Coal’d shoulder! City blocks new Grimaldi’s from opening over illegal oven

Pie are squared! Patsy Grimaldi to regain DUMBO throne — and coal oven!
Grimaldi’s current owner Frank Ciolli says he welcomes competition — but that was before he learned that his new next door neighbor is (dramatic music!) Patsy Grimaldi!
Community Newspaper Group / Andy Campbell

The pizza war on Old Fulton Street rages on — before the first pie has even been thrown!

On Friday, the city blocked Grimaldi’s from moving to its new location next door after the owner apparently tried to install a coal-fired oven under the cover of darkness.

Frank Ciolli was supposed to relocate his famed pie shop this week after losing his lease and setting the stage for an unexpected comeback by 80-year-old pizza king Patsy Grimaldi, the venerable pizzaiolo who will reclaim the ultra-rare coal oven that he sold to Ciolli in 1998.

Ciolli couldn’t be reached for comment, but Marcello Pervido, who owns the new Grimaldi’s location at 1 Front St. assured pie lovers that the joint would open with a dual gas and coal cooker soon.

“Everything was done legitimately,” Pervido said. “It was just a mistake on the part of the architect in filing the papers — that’s all it was.”

But this “mistake” was not the work of a mere “architect,” but the firm of Robert Scarano, the so-called starchitect of the New Brooklyn, who is best known for his modern designs and for being stripped of his right to certify his own plans after a long history of falsifying documents.

Ciolli claimed that he hired Scarano to apply for a construction permit — but Scarano apparently only asked the city to approve the installation of a “pizza oven”; he never mentioned using coal.

Scarano maintains that Ciolli really was installing a gas oven that simply uses coal for flavor.
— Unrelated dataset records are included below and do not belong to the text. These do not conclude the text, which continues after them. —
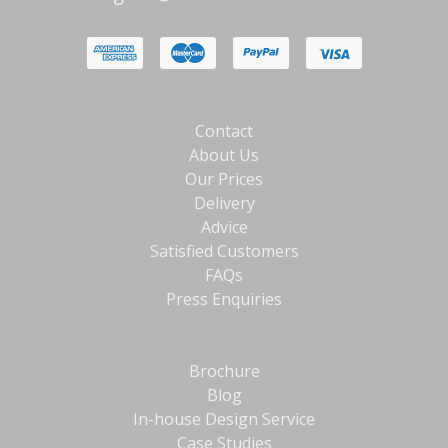
Contact
About Us
Our Prices
Delivery
Advice
Satisfied Customers
FAQs
Press Enquiries
Brochure
Blog
In-house Design Service
Case Studies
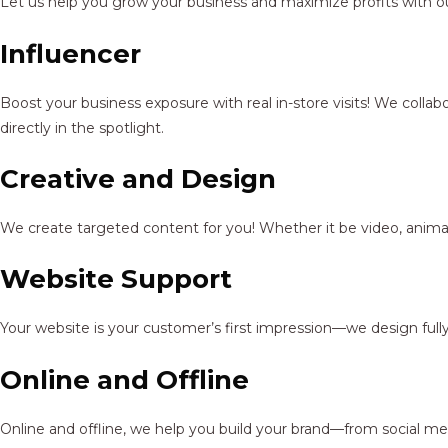
Let us help you grow your business and maximize profits with ou
Influencer
Boost your business exposure with real in-store visits! We colla
directly in the spotlight.
Creative and Design
We create targeted content for you! Whether it be video, animat
Website Support
Your website is your customer’s first impression—we design full
Online and Offline
Online and offline, we help you build your brand—from social me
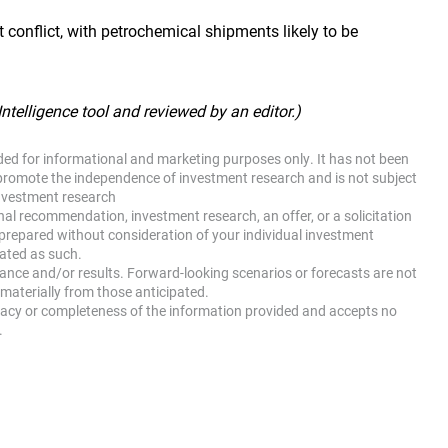
 conflict, with petrochemical shipments likely to be
 Intelligence tool and reviewed by an editor.)
ided for informational and marketing purposes only. It has not been
promote the independence of investment research and is not subject
investment research
nal recommendation, investment research, an offer, or a solicitation
 prepared without consideration of your individual investment
eated as such.
mance and/or results. Forward-looking scenarios or forecasts are not
materially from those anticipated.
racy or completeness of the information provided and accepts no
.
“Unfortunately, he wasn’t finished and instead of telling everyone, he blamed my firm so we resigned,” Scarano said. “I wish him good luck. … And hope he makes better pizza there.”

That will be difficult now that Grimaldi has repossessed the coal oven from Grimaldi’s. Such brick ovens, which can hit 1,000 degrees and create that sought-after smoky flavor, are illegal in New York unless they’ve been grandfathered in or building owners get a very rare approval.

Local pizzarazzi say it’s enough to ignite a saucy new battle between Ciolli and his predecessor.

“It’s like a family feud,” said Larry Leonardi, who owns DUMBO’s Front Street Pizza, a normal-oven joint. “The landlord wanted to hurt Grimaldi’s — and bringing back Patsy is how they’re doing it. Good luck to Patsy and good luck to Grimaldi’s!”

The pie-eating world was shaken up last week when The Brooklyn Paper reported that Grimaldi’s was being booted from its 21-year home by Nov. 30 — and losing its beloved coal oven — after landlord Mark Waxman refused to resign his lease.

Days later, in a dramatic twist of fate, Grimaldi announced that he was back, reclaiming his oven and renaming the pizzeria Juliana’s, after his mother.

Grimaldi learned to make tantalizing pies as a teenager at Patsy’s Pizzeria, one of the city’s earliest parlors owned by his uncle Patsy Lancieri in East Harlem. After the original Patsy died in the 1970s, his widow sold the shop to longtime employees, forcing Grimaldi to open a new joint the Brooklyn Bridge.

He launched Grimaldi’s in 1990 and retired eight years later, selling his name to Ciolli, whose family now operates offshoots in Manhattan, Queens, Hoboken and Las Vegas.

He always regretted it.

But after Ciolli fell behind on rent and out of the graces of the landlord, the old pontiff of pizza got a second chance.

Still, Grimaldi and his family refuse to acknowledge Ciolli as competition, saying there’s enough pie to go ’round.

“I don’t want to say anything bad or good,” said Carol Grimaldi, who speaks for her press-shy husband of 40 years. “[Grimaldi’s] was our baby, and sometimes you’re not crazy about who she marries.”

Ciolli told the Post that he had “no animosity” toward the Grimaldi family.

“He gave me a wonderful opportunity selling me the place in 1998, and I wish him the best,” he said.